> **TASK GOAL**: Lay out every line of the items below as a Markdown table with two columns, No. and Line. Number the rows and leave out any blank lines.

── MATERIALS PROVIDED

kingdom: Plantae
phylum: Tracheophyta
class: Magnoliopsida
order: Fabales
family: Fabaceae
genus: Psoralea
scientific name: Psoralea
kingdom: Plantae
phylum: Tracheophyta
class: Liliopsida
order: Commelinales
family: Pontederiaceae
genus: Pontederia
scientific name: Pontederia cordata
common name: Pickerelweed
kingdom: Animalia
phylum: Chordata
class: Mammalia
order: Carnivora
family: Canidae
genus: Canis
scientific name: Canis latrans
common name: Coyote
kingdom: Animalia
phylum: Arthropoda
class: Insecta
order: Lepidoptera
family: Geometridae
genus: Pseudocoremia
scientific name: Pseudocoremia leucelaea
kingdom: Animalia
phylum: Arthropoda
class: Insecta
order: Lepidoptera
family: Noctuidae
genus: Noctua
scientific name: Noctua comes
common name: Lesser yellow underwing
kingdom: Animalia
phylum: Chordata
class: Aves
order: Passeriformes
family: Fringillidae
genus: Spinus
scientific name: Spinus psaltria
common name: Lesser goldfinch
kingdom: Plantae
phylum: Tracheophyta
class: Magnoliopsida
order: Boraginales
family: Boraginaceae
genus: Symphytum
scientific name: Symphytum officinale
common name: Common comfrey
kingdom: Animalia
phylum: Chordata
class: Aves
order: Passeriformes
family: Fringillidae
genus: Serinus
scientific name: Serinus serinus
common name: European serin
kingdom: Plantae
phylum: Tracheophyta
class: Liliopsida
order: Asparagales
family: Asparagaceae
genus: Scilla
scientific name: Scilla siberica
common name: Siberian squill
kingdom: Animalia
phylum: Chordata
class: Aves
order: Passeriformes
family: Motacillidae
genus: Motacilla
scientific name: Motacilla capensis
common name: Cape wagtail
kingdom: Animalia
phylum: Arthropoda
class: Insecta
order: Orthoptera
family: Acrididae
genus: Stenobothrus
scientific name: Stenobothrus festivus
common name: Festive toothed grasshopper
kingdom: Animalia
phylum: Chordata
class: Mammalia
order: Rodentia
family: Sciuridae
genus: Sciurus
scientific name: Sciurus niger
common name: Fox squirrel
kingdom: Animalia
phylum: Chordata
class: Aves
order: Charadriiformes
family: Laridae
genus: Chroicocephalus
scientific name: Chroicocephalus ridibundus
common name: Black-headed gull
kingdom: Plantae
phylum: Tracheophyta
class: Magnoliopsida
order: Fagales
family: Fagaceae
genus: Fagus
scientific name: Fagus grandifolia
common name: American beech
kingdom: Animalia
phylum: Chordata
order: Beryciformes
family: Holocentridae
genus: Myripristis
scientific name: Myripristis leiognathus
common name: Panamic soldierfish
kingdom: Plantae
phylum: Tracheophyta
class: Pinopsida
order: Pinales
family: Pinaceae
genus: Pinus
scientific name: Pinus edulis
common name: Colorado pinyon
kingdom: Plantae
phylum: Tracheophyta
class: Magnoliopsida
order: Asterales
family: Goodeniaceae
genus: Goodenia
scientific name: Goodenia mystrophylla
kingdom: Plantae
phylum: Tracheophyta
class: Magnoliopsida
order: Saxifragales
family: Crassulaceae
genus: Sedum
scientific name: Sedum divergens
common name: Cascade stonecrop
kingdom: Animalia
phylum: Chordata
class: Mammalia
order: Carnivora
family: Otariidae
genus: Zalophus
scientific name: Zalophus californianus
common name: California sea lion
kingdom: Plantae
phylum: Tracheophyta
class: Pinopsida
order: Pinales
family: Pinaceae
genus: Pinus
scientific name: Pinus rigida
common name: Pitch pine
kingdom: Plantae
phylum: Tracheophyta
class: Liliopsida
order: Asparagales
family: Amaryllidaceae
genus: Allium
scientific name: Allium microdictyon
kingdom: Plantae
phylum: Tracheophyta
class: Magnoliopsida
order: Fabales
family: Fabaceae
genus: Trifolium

────

> **TASK RESPONSE**:
| No. | Line |
|---|---|
| 1 | kingdom: Plantae |
| 2 | phylum: Tracheophyta |
| 3 | class: Magnoliopsida |
| 4 | order: Fabales |
| 5 | family: Fabaceae |
| 6 | genus: Psoralea |
| 7 | scientific name: Psoralea |
| 8 | kingdom: Plantae |
| 9 | phylum: Tracheophyta |
| 10 | class: Liliopsida |
| 11 | order: Commelinales |
| 12 | family: Pontederiaceae |
| 13 | genus: Pontederia |
| 14 | scientific name: Pontederia cordata |
| 15 | common name: Pickerelweed |
| 16 | kingdom: Animalia |
| 17 | phylum: Chordata |
| 18 | class: Mammalia |
| 19 | order: Carnivora |
| 20 | family: Canidae |
| 21 | genus: Canis |
| 22 | scientific name: Canis latrans |
| 23 | common name: Coyote |
| 24 | kingdom: Animalia |
| 25 | phylum: Arthropoda |
| 26 | class: Insecta |
| 27 | order: Lepidoptera |
| 28 | family: Geometridae |
| 29 | genus: Pseudocoremia |
| 30 | scientific name: Pseudocoremia leucelaea |
| 31 | kingdom: Animalia |
| 32 | phylum: Arthropoda |
| 33 | class: Insecta |
| 34 | order: Lepidoptera |
| 35 | family: Noctuidae |
| 36 | genus: Noctua |
| 37 | scientific name: Noctua comes |
| 38 | common name: Lesser yellow underwing |
| 39 | kingdom: Animalia |
| 40 | phylum: Chordata |
| 41 | class: Aves |
| 42 | order: Passeriformes |
| 43 | family: Fringillidae |
| 44 | genus: Spinus |
| 45 | scientific name: Spinus psaltria |
| 46 | common name: Lesser goldfinch |
| 47 | kingdom: Plantae |
| 48 | phylum: Tracheophyta |
| 49 | class: Magnoliopsida |
| 50 | order: Boraginales |
| 51 | family: Boraginaceae |
| 52 | genus: Symphytum |
| 53 | scientific name: Symphytum officinale |
| 54 | common name: Common comfrey |
| 55 | kingdom: Animalia |
| 56 | phylum: Chordata |
| 57 | class: Aves |
| 58 | order: Passeriformes |
| 59 | family: Fringillidae |
| 60 | genus: Serinus |
| 61 | scientific name: Serinus serinus |
| 62 | common name: European serin |
| 63 | kingdom: Plantae |
| 64 | phylum: Tracheophyta |
| 65 | class: Liliopsida |
| 66 | order: Asparagales |
| 67 | family: Asparagaceae |
| 68 | genus: Scilla |
| 69 | scientific name: Scilla siberica |
| 70 | common name: Siberian squill |
| 71 | kingdom: Animalia |
| 72 | phylum: Chordata |
| 73 | class: Aves |
| 74 | order: Passeriformes |
| 75 | family: Motacillidae |
| 76 | genus: Motacilla |
| 77 | scientific name: Motacilla capensis |
| 78 | common name: Cape wagtail |
| 79 | kingdom: Animalia |
| 80 | phylum: Arthropoda |
| 81 | class: Insecta |
| 82 | order: Orthoptera |
| 83 | family: Acrididae |
| 84 | genus: Stenobothrus |
| 85 | scientific name: Stenobothrus festivus |
| 86 | common name: Festive toothed grasshopper |
| 87 | kingdom: Animalia |
| 88 | phylum: Chordata |
| 89 | class: Mammalia |
| 90 | order: Rodentia |
| 91 | family: Sciuridae |
| 92 | genus: Sciurus |
| 93 | scientific name: Sciurus niger |
| 94 | common name: Fox squirrel |
| 95 | kingdom: Animalia |
| 96 | phylum: Chordata |
| 97 | class: Aves |
| 98 | order: Charadriiformes |
| 99 | family: Laridae |
| 100 | genus: Chroicocephalus |
| 101 | scientific name: Chroicocephalus ridibundus |
| 102 | common name: Black-headed gull |
| 103 | kingdom: Plantae |
| 104 | phylum: Tracheophyta |
| 105 | class: Magnoliopsida |
| 106 | order: Fagales |
| 107 | family: Fagaceae |
| 108 | genus: Fagus |
| 109 | scientific name: Fagus grandifolia |
| 110 | common name: American beech |
| 111 | kingdom: Animalia |
| 112 | phylum: Chordata |
| 113 | order: Beryciformes |
| 114 | family: Holocentridae |
| 115 | genus: Myripristis |
| 116 | scientific name: Myripristis leiognathus |
| 117 | common name: Panamic soldierfish |
| 118 | kingdom: Plantae |
| 119 | phylum: Tracheophyta |
| 120 | class: Pinopsida |
| 121 | order: Pinales |
| 122 | family: Pinaceae |
| 123 | genus: Pinus |
| 124 | scientific name: Pinus edulis |
| 125 | common name: Colorado pinyon |
| 126 | kingdom: Plantae |
| 127 | phylum: Tracheophyta |
| 128 | class: Magnoliopsida |
| 129 | order: Asterales |
| 130 | family: Goodeniaceae |
| 131 | genus: Goodenia |
| 132 | scientific name: Goodenia mystrophylla |
| 133 | kingdom: Plantae |
| 134 | phylum: Tracheophyta |
| 135 | class: Magnoliopsida |
| 136 | order: Saxifragales |
| 137 | family: Crassulaceae |
| 138 | genus: Sedum |
| 139 | scientific name: Sedum divergens |
| 140 | common name: Cascade stonecrop |
| 141 | kingdom: Animalia |
| 142 | phylum: Chordata |
| 143 | class: Mammalia |
| 144 | order: Carnivora |
| 145 | family: Otariidae |
| 146 | genus: Zalophus |
| 147 | scientific name: Zalophus californianus |
| 148 | common name: California sea lion |
| 149 | kingdom: Plantae |
| 150 | phylum: Tracheophyta |
| 151 | class: Pinopsida |
| 152 | order: Pinales |
| 153 | family: Pinaceae |
| 154 | genus: Pinus |
| 155 | scientific name: Pinus rigida |
| 156 | common name: Pitch pine |
| 157 | kingdom: Plantae |
| 158 | phylum: Tracheophyta |
| 159 | class: Liliopsida |
| 160 | order: Asparagales |
| 161 | family: Amaryllidaceae |
| 162 | genus: Allium |
| 163 | scientific name: Allium microdictyon |
| 164 | kingdom: Plantae |
| 165 | phylum: Tracheophyta |
| 166 | class: Magnoliopsida |
| 167 | order: Fabales |
| 168 | family: Fabaceae |
| 169 | genus: Trifolium |